I fully expected this. It doesn't seem to matter whether I'm among thousands in a tightly-packed stadium crowd or alone in the remote wilderness of a national park, eventually the single, most disturbed person in the vicinity will lock onto me like a heat-seeking missile. Panhandlers will cross busy city streets to regale me with long, incoherent stories involving the injustices of the Veterans Administration. Retirees bearing accordion-sized wallets stuffed with detailed literature on beekeeping will seek me out in restaurants. More than once I have been approached by people complaining that UFO's are keeping them awake at night. I guess I have that kind of face.

This woman's Buick-Engine-Removal anecdote had already got me thinking she was a garden-variety nutcase or just plain misinformed. But my Ghia was still up on the lift, the kid taking his time,doing a nice, thorough job scrubbing the oil strainer with solvent and a wire brush. I let her talk.

"My brother Charlie married a lady cop. She was on the San Bernardino police department where they lived." she told me. "Her family hated him. Ramirez is their name. See, they were Spanish. My brother was an Italian. That's why they couldn't stand him. They said it was suicide, but he was murdered. She killed him and I know it."

They'd found her brother in his living room wearing only his BVD's, a bullet through his heart. Was it her gun? No, she told me it was his own. "She made Charlie buy one and showed him how to use it. See, her family threatened him. They said they'd kill him. He told me about these threats all the time. He was going to divorce her, and her family couldn't take that. So they threatened him."

I asked how she could be so sure it wasn't suicide. "He left no note. And he was shot through the chest. The chest, see? Men don't do that. They go for the head. And another thing. My brother was a very modest man. He was very hairy, you know, and embarrassed about it. He never let anyone see him without a shirt. That morning he'd called a friend to come over and watch the ball game with him. I know one thing, if my brother Charlie was going to kill himself, he would have put on a shirt first."

 

Charlie had gone to see a psychiatrist a week before his death. "That woman. She was so smart. A real cold bitch who knew all the angles of how to get away with murder" she continued. "She knew that for a judge to rule suicide, there had to be evidence of psychiatric treatment. So she made him go. Said he was depressed. They were getting a divorce, for Chrissake. Who wouldn't be a little depressed?"

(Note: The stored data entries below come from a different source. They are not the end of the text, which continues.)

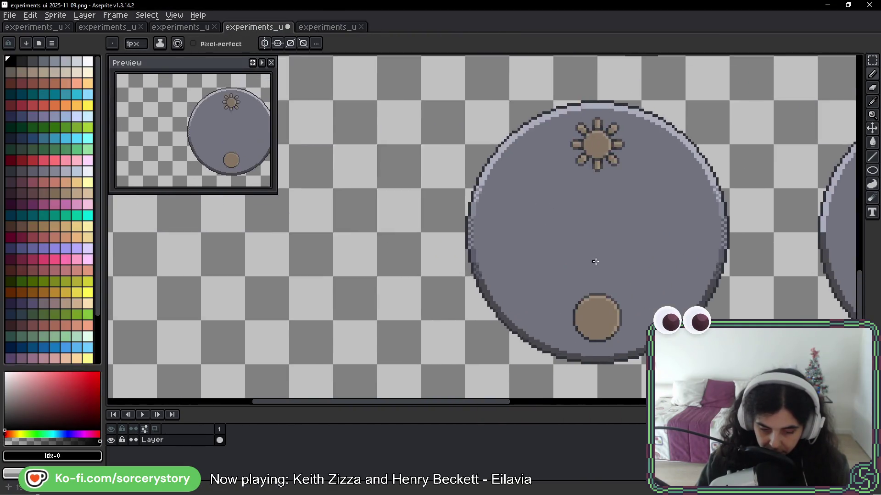
{"action": "scroll", "coordinate": [569, 110], "scroll_direction": "up", "scroll_amount": 2}
{"action": "left_click_drag", "start_coordinate": [569, 110], "coordinate": [478, 197]}
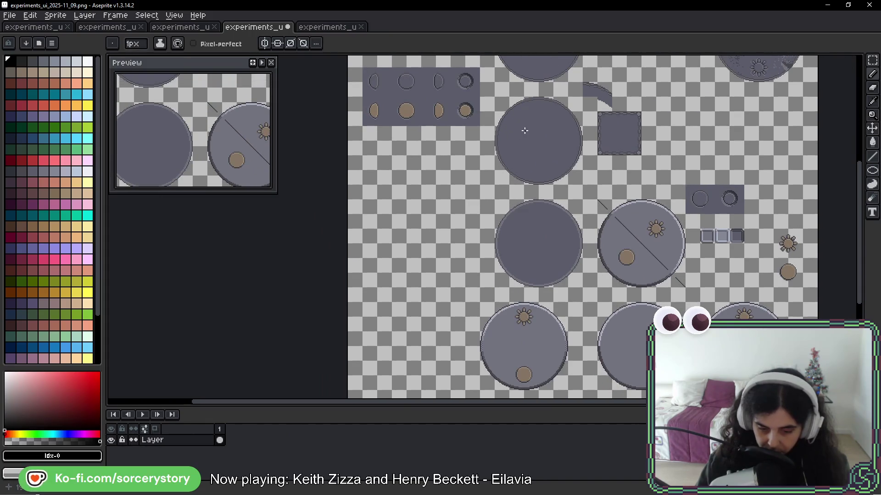
{"action": "key", "text": "v"}
{"action": "key", "text": "ctrl+s"}
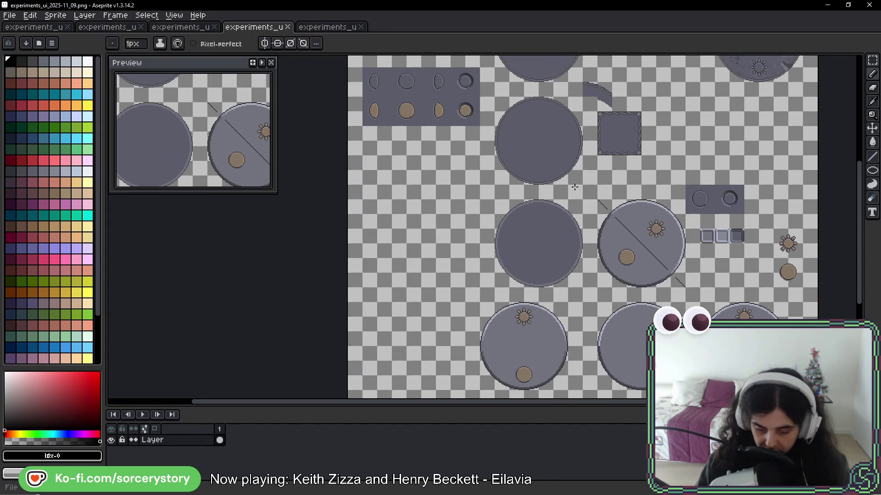
{"action": "scroll", "coordinate": [596, 184], "scroll_direction": "down", "scroll_amount": 3}
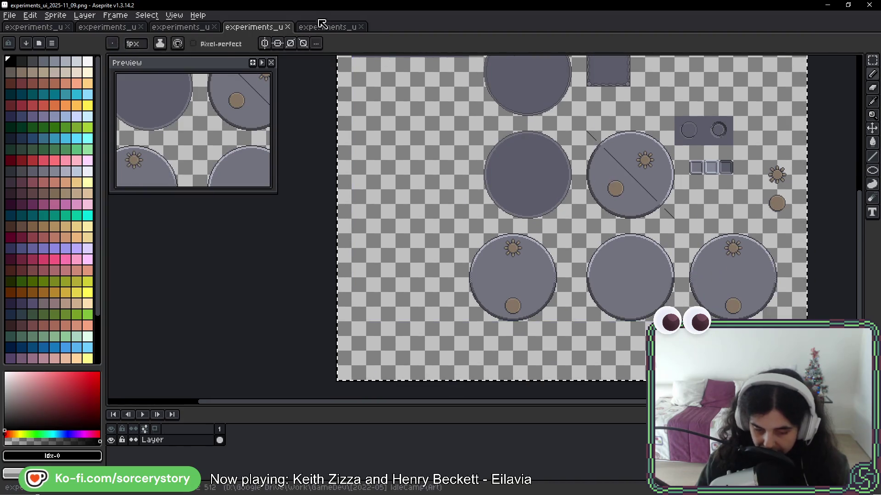
Clear the 2025-11_10 canvas and paste the 11_09 dial sprites into it.
{"action": "left_click", "coordinate": [326, 27]}
{"action": "key", "text": "ctrl+a"}
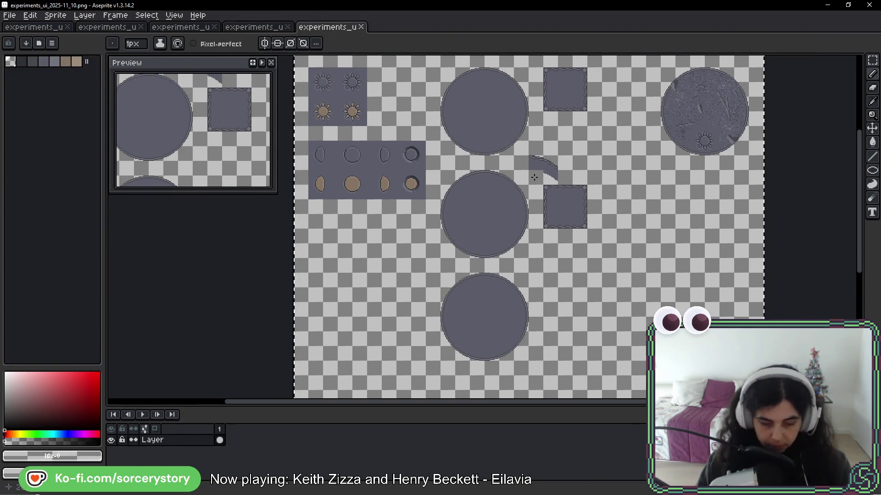
{"action": "key", "text": "Delete"}
{"action": "key", "text": "ctrl+v"}
{"action": "key", "text": "Return"}
{"action": "scroll", "coordinate": [582, 171], "scroll_direction": "down", "scroll_amount": 5}
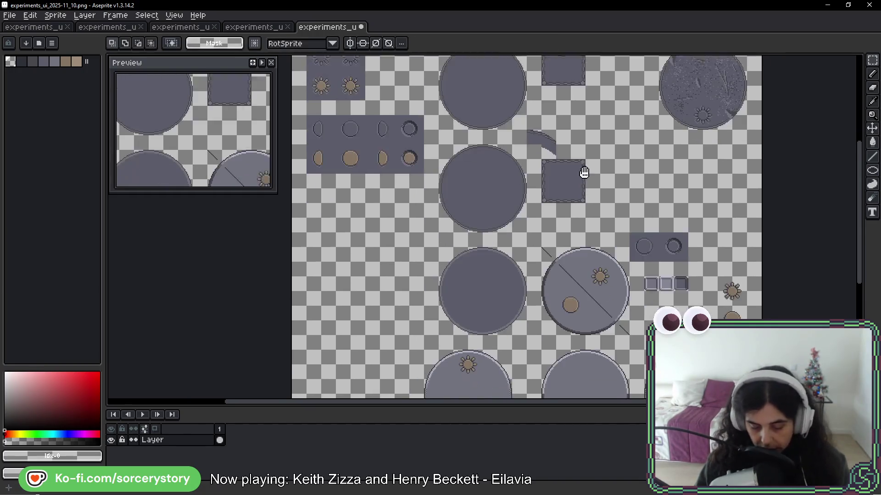
{"action": "scroll", "coordinate": [555, 140], "scroll_direction": "right", "scroll_amount": 2}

I wanted to ask her what she thought the motive was. The thought crossed my mind that Charlie may have had a blonde cookie on the side, the wife found out, and wham, Pancho Villa & Clan rode over for some Western vengance. It could be true. Maybe this was one of the thousands of small acts of mayhem that manages to slip through the cracks of the justice system every year. Maybe I'd just joined a handful of insiders who knew the real truth about poor Charlie's death. Maybe I was in jeopardy because I knew names, places, and dates. More likely the whole convoluted story was utterly absurd. There was no hard evidence. No smoking gun, no fingerprints, no expert testimony, no bloody glove. Just an angry woman sitting next to me in a white plastic chair. I floated the girlfriend angle with her anyway. "Charlie was 69 years old" she said levelly, "Believe me, there was no girlfriend."

My Karmann Ghia's engine roared to life on the garage floor. One of the kids motioned to me with a clipboard. It was time to pay my $29.95 and be on my way. I mumbled a goodbye to my companion. In closing, I half-expected her to beg me to forget about everything she'd said, ask for some kind of a handout, or even furtively thrust a religious tract into my hands. Instead, she produced a quick, bitter summary for me to chew on the rest of the day. "Cops protect their own. There was no investigation. She got the house, the bank account, and the '70 Ford Galaxy. A real, selfish bitch."